Three years ago, my eldest, Emma, quietly transitioned into the tween phase without any grand announcement. Maybe I was busy juggling my youngest’s diaper change or caught up at the dentist with my middle child when it happened. By the time I noticed, I was already behind the curve. I found myself scrambling to catch up, diving into parenting books about tween girls, browsing blogs for support, and exchanging wisdom with friends, all while wrestling with my own bewilderment. If you’re gearing up to navigate the tween world, here are some insights I’ve gathered along the way:
She’s Her Own Person.
Reflecting on my own middle school experiences where I faced bullying from two so-called friends, I often find myself reliving those memories when Emma shares her “mean girl” stories. It’s easy to project my past feelings onto her, but I must remember that she is her own individual, navigating her unique emotions and challenges. My role is to support her with love as she navigates her feelings and experiences.
Be Present.
I’m the mom who casually strolls into her room, perches on the edge of her bed, and throws questions her way about her day. While sometimes she opens up to me, it’s becoming clear that I need to be there for her when she’s ready to talk. This means pausing my work when she approaches or letting her little sister watch cartoons so I can have those few precious minutes with her. I’m learning to balance giving her space while ensuring she knows I’m genuinely interested in her life.
Set Boundaries.
Living with a tween is like facing a relentless barrage of requests: “Can I watch that new movie?” “Can I dye my hair bright pink?” “What about a sleepover on a school night?” It’s tempting to just say “yes” to avoid the inevitable sass that follows a “no.” While I sometimes cave (go ahead, dye your hair), establishing boundaries is crucial for her wellbeing. She needs them now more than ever, even if she doesn’t see it that way. She might not appreciate it now, but she’ll thank me later.
Know When to Say Yes.
As much as I want to cling to old rules, I realize that Emma is growing up, and flexibility is essential. Sure, she can stay up a little later if she gets up on time for school. Yes, she can catch a movie with her friends provided her homework is done. With added privileges come increased responsibilities, which helps build her confidence and strengthens our trust. These moments are vital for when she’s 16 and asking for the car keys!
Her Emotions Are Real.
When I explain why sleepovers on school nights are off the table, I often find her crossing her arms and pouting. Her reaction can be frustrating, especially when she whines, “But all my friends do it!” Before I react in anger, I remind myself that her hormones are in overdrive, influencing her responses. It’s best to take a breather from the conversation until we both cool down.
Show Your Love Often.
At this age, she’s navigating a whirlwind of changes—skin issues, outfit dilemmas, and uncertainty over school tests. Regardless of how her day is going, it’s vital she knows she’s loved. This simple affirmation can also help defuse potential conflicts over choices, like whether that crop top borrowed from a friend is appropriate for a bowling party. Spoiler alert: it’s a no—but I love you!
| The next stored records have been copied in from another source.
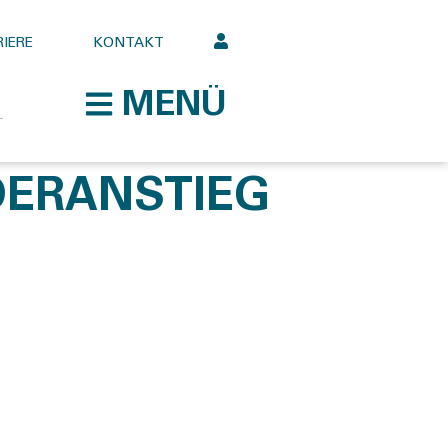
IERE
KONTAKT
MENÜ
ERANSTIEG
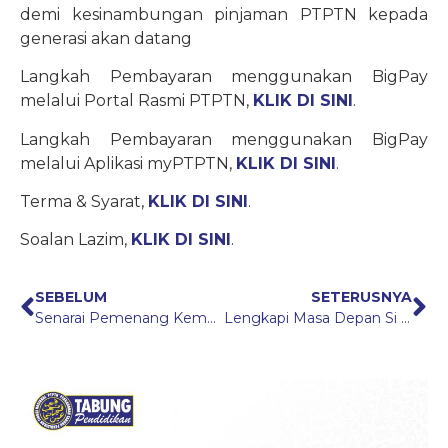
demi kesinambungan pinjaman PTPTN kepada
generasi akan datang
Langkah Pembayaran menggunakan BigPay
melalui Portal Rasmi PTPTN,
KLIK DI SINI
.
Langkah Pembayaran menggunakan BigPay
melalui Aplikasi myPTPTN,
KLIK DI SINI
.
Terma & Syarat,
KLIK DI SINI
.
Soalan Lazim,
KLIK DI SINI
.
SEBELUM
SETERUSNYA
Senarai Pemenang Kempen Jom Beraya, Jom Menyimpan 2022
Lengkapi Masa Depan Si Kecil Dengan Simpanan Pendidikan Simpan SSPN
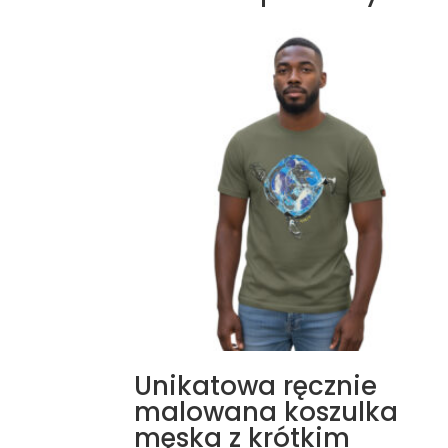
Unikatowa ręcznie
malowana koszulka
męska z krótkim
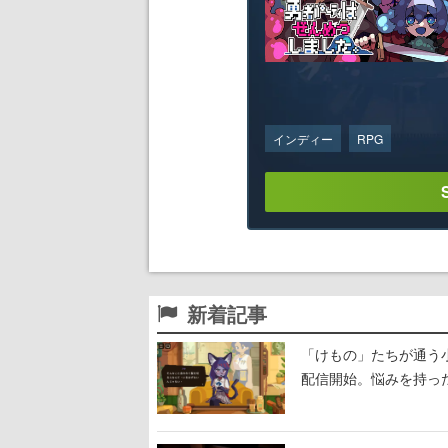
インディー
RPG
新着記事
「けもの」たちが通う
配信開始。悩みを持っ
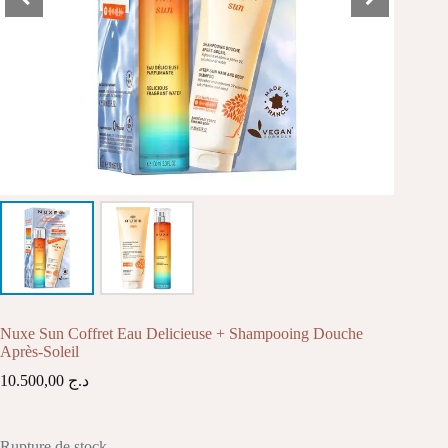
Nuxe Sun Coffret Eau Delicieuse + Shampooing Douche
Après-Soleil
10.500,00
د.ج
Rupture de stock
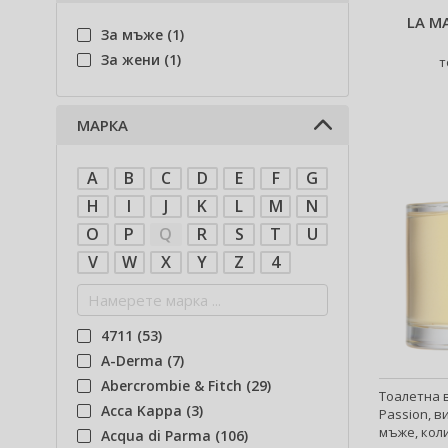
LA M
За мъже (1)
За жени (1)
т
МАРКА
A
B
C
D
E
F
G
H
I
J
K
L
M
N
O
P
Q
R
S
T
U
V
W
X
Y
Z
4
4711 (53)
A-Derma (7)
Abercrombie & Fitch (29)
Тоалетна в
Acca Kappa (3)
Passion, в
мъже, коли
Acqua di Parma (106)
As I finally get the hang of this tween stage, the reality hits me: Emma will be a teenager in just a few months. Am I fully prepared for this next chapter? Not quite, but at least I’m paying attention now.
If you’re interested in more parenting insights, check out our other blog posts, including some great tips on home insemination. For those looking to boost fertility, Make a Mom is a fantastic resource to consider. Additionally, the CDC offers valuable information on pregnancy and home insemination that might be helpful.
Summary:
Raising a tween girl is a unique journey filled with challenges and opportunities for growth. It’s essential to recognize her individuality, be present for her, set boundaries, and show love consistently. As she navigates this transitional phase, understanding her emotions and allowing flexibility will foster a trusting relationship that will serve both of you well in the coming teenage years.